Adventures… or, Letting Go

Lupines in Elk Meadows below Mt. Hood, Oregon

Lupines in Elk Meadows below Mt. Hood

When we go out into the wilderness, we’re setting ourselves up for an adventure – or even more than one adventure.  We’re submitting ourselves to the whims of the winds, the weather, the trail, the animals that live there.  We’re stepping out of our comfort zone and into something that we’ve never seen before, have only read about, and that we cannot control.  We’re letting go, so that we can have that adventure.

Or holding fast: climbing headlands near Third Beach in Olympic National Park, Washington

Or holding fast: climbing headlands near Third Beach, Washington

Still, we feel pretty safe.  Today, with our cars and houses and ample camping gear, we feel pretty safe when we go out in the wilderness.  After all, our GPS will take us back to the comfort of our vehicle if we somehow get off the trail or just stay out too long and get back after dark, and then we can drive to our nice, warm home, make a hot meal, and go to bed thinking what a wonderful day we had.
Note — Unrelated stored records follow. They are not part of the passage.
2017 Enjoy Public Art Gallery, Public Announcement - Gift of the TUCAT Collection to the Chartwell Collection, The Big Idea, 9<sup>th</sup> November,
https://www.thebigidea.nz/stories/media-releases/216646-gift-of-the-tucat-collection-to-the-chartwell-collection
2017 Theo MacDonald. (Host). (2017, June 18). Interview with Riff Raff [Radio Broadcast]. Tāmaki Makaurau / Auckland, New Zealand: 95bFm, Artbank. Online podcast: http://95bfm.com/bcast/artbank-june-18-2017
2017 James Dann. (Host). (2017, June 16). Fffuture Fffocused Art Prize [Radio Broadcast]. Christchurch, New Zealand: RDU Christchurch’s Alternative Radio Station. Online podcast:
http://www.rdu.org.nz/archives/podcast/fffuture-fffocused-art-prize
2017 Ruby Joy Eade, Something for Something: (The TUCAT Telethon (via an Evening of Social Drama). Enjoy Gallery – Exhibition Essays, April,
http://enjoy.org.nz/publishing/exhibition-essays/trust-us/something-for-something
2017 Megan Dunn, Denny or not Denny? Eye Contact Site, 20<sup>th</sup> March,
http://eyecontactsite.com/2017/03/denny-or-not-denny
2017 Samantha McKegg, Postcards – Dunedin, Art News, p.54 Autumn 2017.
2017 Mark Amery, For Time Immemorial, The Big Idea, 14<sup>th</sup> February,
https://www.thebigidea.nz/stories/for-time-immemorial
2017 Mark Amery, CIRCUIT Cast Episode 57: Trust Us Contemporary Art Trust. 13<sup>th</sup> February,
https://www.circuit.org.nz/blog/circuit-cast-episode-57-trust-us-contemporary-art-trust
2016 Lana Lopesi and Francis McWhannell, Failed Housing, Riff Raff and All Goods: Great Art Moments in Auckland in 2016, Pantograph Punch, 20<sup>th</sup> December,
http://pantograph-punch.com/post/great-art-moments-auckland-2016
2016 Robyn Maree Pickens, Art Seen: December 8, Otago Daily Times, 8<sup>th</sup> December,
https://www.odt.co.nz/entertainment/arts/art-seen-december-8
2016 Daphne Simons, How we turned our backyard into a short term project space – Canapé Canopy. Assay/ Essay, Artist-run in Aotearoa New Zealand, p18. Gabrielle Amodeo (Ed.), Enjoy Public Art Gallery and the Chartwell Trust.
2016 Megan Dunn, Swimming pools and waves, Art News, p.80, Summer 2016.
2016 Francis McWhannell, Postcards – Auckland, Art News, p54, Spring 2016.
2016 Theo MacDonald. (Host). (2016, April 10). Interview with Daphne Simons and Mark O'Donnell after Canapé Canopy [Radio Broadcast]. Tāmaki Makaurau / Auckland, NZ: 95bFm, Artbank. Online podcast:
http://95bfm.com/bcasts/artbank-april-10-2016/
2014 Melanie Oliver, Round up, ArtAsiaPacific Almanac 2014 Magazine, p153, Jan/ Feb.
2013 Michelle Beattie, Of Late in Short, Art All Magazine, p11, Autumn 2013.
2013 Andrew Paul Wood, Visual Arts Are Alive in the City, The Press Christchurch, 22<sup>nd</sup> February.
Exploring the middle of nowhere along the Big Crack in Lava Beds National Monument, California

Exploring the middle of nowhere along the Big Crack, California

The adventure is often fun – exploring new places, seeing new things, experiencing new sensations.  But if someone is desperate to be in control, adventure is not fun.  Adventure means letting go, taking things as they come, carrying through with the plan while being ready to drop the plan at any moment as conditions change.
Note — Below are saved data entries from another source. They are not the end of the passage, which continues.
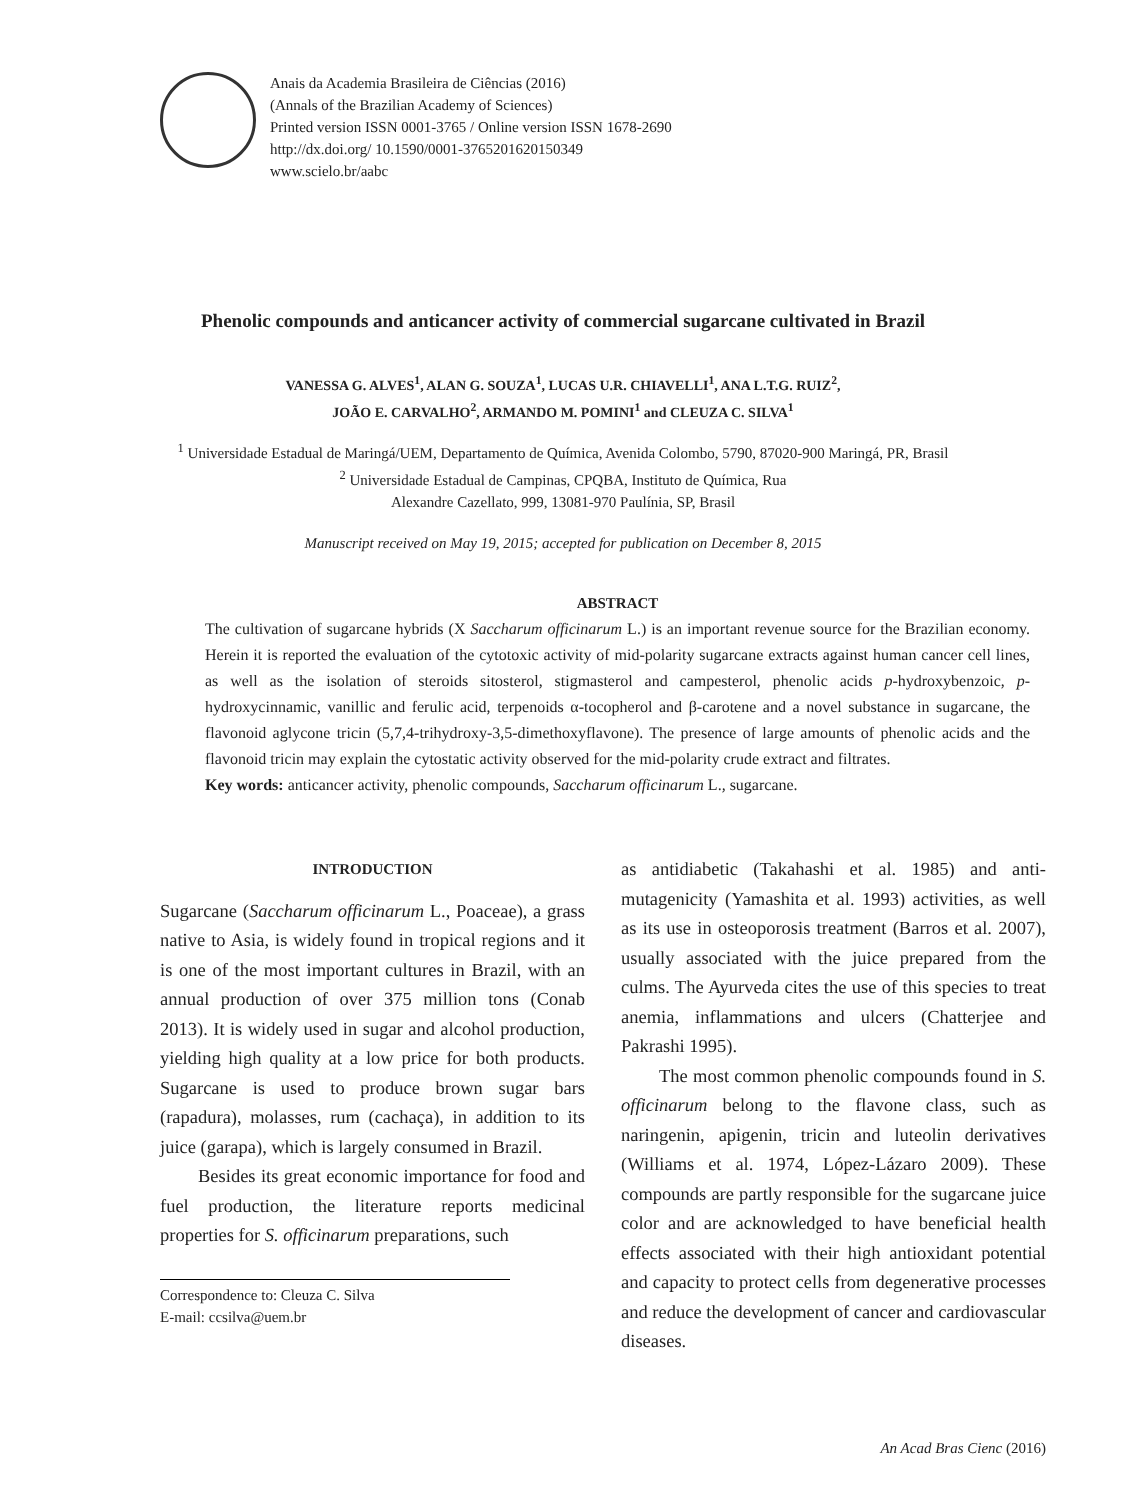Anais da Academia Brasileira de Ciências (2016)
(Annals of the Brazilian Academy of Sciences)
Printed version ISSN 0001-3765 / Online version ISSN 1678-2690
http://dx.doi.org/ 10.1590/0001-3765201620150349
www.scielo.br/aabc
Phenolic compounds and anticancer activity of commercial sugarcane cultivated in Brazil
VANESSA G. ALVES<sup>1</sup>, ALAN G. SOUZA<sup>1</sup>, LUCAS U.R. CHIAVELLI<sup>1</sup>, ANA L.T.G. RUIZ<sup>2</sup>,
JOÃO E. CARVALHO<sup>2</sup>, ARMANDO M. POMINI<sup>1</sup> and CLEUZA C. SILVA<sup>1</sup>
<sup>1</sup> Universidade Estadual de Maringá/UEM, Departamento de Química, Avenida Colombo, 5790, 87020-900 Maringá, PR, Brasil
<sup>2</sup> Universidade Estadual de Campinas, CPQBA, Instituto de Química, Rua
Alexandre Cazellato, 999, 13081-970 Paulínia, SP, Brasil
Manuscript received on May 19, 2015; accepted for publication on December 8, 2015
ABSTRACT
The cultivation of sugarcane hybrids (X Saccharum officinarum L.) is an important revenue source for the Brazilian economy. Herein it is reported the evaluation of the cytotoxic activity of mid-polarity sugarcane extracts against human cancer cell lines, as well as the isolation of steroids sitosterol, stigmasterol and campesterol, phenolic acids p-hydroxybenzoic, p-hydroxycinnamic, vanillic and ferulic acid, terpenoids α-tocopherol and β-carotene and a novel substance in sugarcane, the flavonoid aglycone tricin (5,7,4-trihydroxy-3,5-dimethoxyflavone). The presence of large amounts of phenolic acids and the flavonoid tricin may explain the cytostatic activity observed for the mid-polarity crude extract and filtrates.
Key words: anticancer activity, phenolic compounds, Saccharum officinarum L., sugarcane.
INTRODUCTION
Sugarcane (Saccharum officinarum L., Poaceae), a grass native to Asia, is widely found in tropical regions and it is one of the most important cultures in Brazil, with an annual production of over 375 million tons (Conab 2013). It is widely used in sugar and alcohol production, yielding high quality at a low price for both products. Sugarcane is used to produce brown sugar bars (rapadura), molasses, rum (cachaça), in addition to its juice (garapa), which is largely consumed in Brazil.
Besides its great economic importance for food and fuel production, the literature reports medicinal properties for S. officinarum preparations, such
Correspondence to: Cleuza C. Silva
E-mail: ccsilva@uem.br
as antidiabetic (Takahashi et al. 1985) and anti-mutagenicity (Yamashita et al. 1993) activities, as well as its use in osteoporosis treatment (Barros et al. 2007), usually associated with the juice prepared from the culms. The Ayurveda cites the use of this species to treat anemia, inflammations and ulcers (Chatterjee and Pakrashi 1995).
The most common phenolic compounds found in S. officinarum belong to the flavone class, such as naringenin, apigenin, tricin and luteolin derivatives (Williams et al. 1974, López-Lázaro 2009). These compounds are partly responsible for the sugarcane juice color and are acknowledged to have beneficial health effects associated with their high antioxidant potential and capacity to protect cells from degenerative processes and reduce the development of cancer and cardiovascular diseases.
An Acad Bras Cienc (2016)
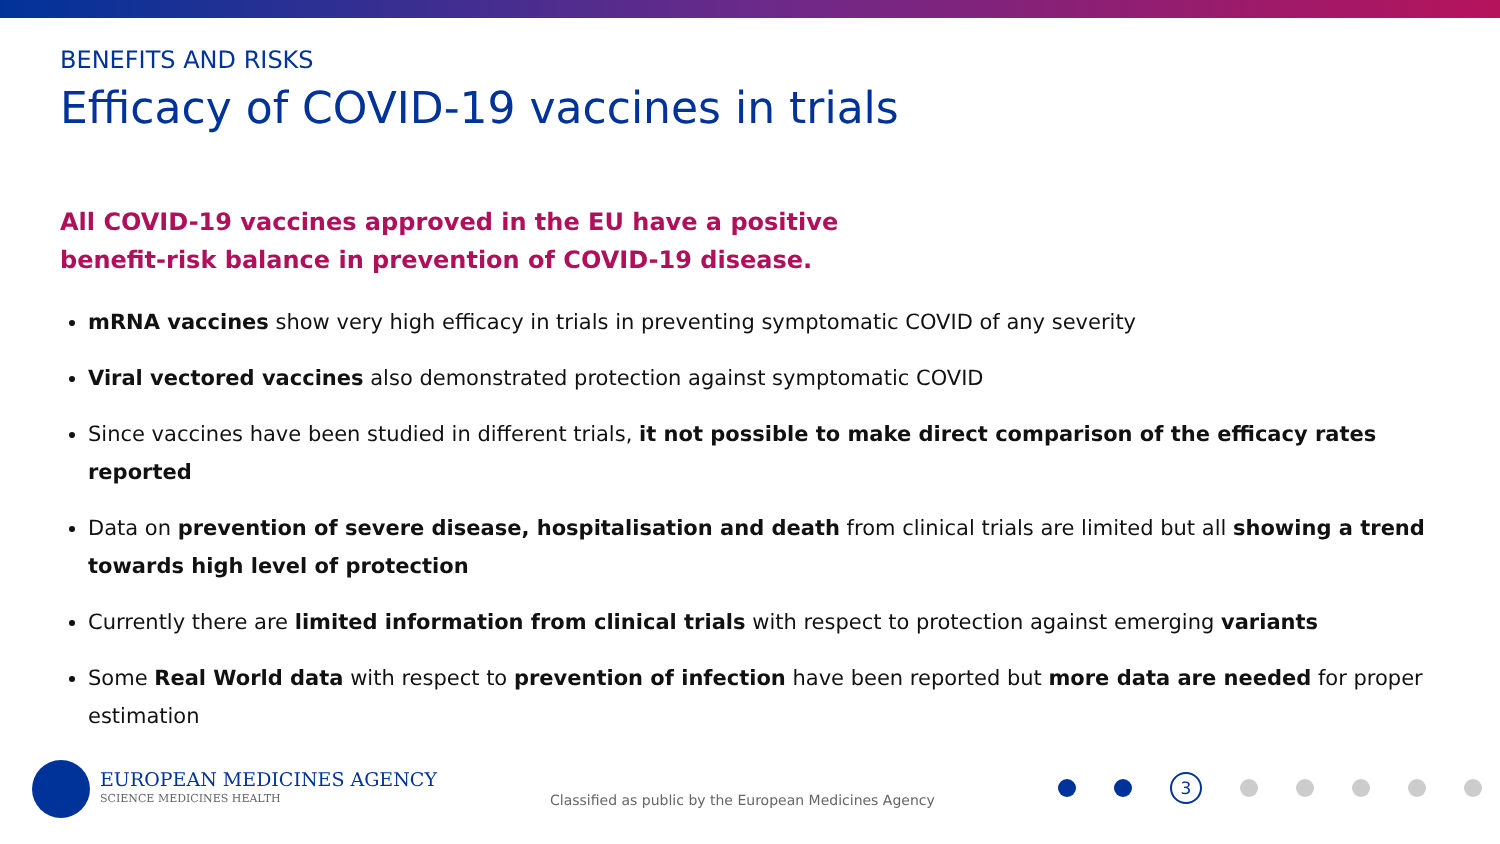BENEFITS AND RISKS
Efficacy of COVID-19 vaccines in trials
All COVID-19 vaccines approved in the EU have a positive
benefit-risk balance in prevention of COVID-19 disease.
mRNA vaccines show very high efficacy in trials in preventing symptomatic COVID of any severity
Viral vectored vaccines also demonstrated protection against symptomatic COVID
Since vaccines have been studied in different trials, it not possible to make direct comparison of the efficacy rates reported
Data on prevention of severe disease, hospitalisation and death from clinical trials are limited but all showing a trend towards high level of protection
Currently there are limited information from clinical trials with respect to protection against emerging variants
Some Real World data with respect to prevention of infection have been reported but more data are needed for proper estimation
EUROPEAN MEDICINES AGENCY
SCIENCE MEDICINES HEALTH
Classified as public by the European Medicines Agency
3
Barnacles at Hug Point, Oregon

Barnacles at Hug Point, Oregon

For some people, that’s not a fun place to be.  They would prefer a little more consistency, a little less of the unknown.  But that’s not an adventure – at least, not a true adventure.

Sweep of scree away from Electric Pass down to Cathedral Lake, Colorado

Sweep of scree away from Electric Pass down to Cathedral Lake, Colorado

Adventures in the wilderness can be quite exciting at times (I’m thinking of trails buried under the snow and thunderstorms at 14,000ft.), or sometimes so peaceful and restful that it’s hard to quantify it as an “adventure”.

Hidden coastal trail through hedges along the coast of Floras Lake Beach, Oregon

Hidden coastal trail through hedges along the coast of Floras Lake Beach, Oregon

Still, the adventures in the wilderness at times mirror the adventures we experience in our relationship with God.  I’m sure you’ve heard about “climbing mountains” or “going through valleys” in our Christian experience.  It’s all part of the adventure; all part of following God, of walking with God, through this lifetime.

Ascending the dunes at White Sands National Monument, New Mexico

Ascending the dunes at White Sands, New Mexico

I made t-shirts for my family many years ago for Christmas; they read, “If you’re walking with Jesus, you’re on an Adventure.”  You can’t escape adventure in the wilderness, and you can’t escape adventure if you’re walking with God.

Sheer cliff from the Chasm View Trail to the Gunnison River in Black Canyon of the Gunnison National Park, Colorado

Sheer cliff from the Chasm View Trail to the Gunnison River, Colorado

You can try to make the adventure a bit more tame.  Stay at the viewpoints along the park road; walk the nature trail; don’t get too far out into the unknown.  Go to church, say your prayers, read your Bible, but don’t become a “religious nut” (to which I have to respond, if I’m a religious nut, at least I’m screwed onto the right bolt!)

I'm not sure where the trail went, but here we are at Bill Kenyon Pass in Anza-Borrego Desert State Park, California

I’m not sure where the trail went, but here we are at Bill Kenyon Pass, California

You can control your adventure.  Or you can have an adventure.  They are not one in the same; you can’t have both of them, together.

Coastal Forest near Strawberry Point, Washington

Coastal Forest near Strawberry Point, Washington

I’m not suggesting being foolish or going out completely unprepared.  Even in our walk with God we must be prepared to keep going with Him, to trust Him and His character.  But unless we can let go, we will never experience Adventure in God – or in the wilderness.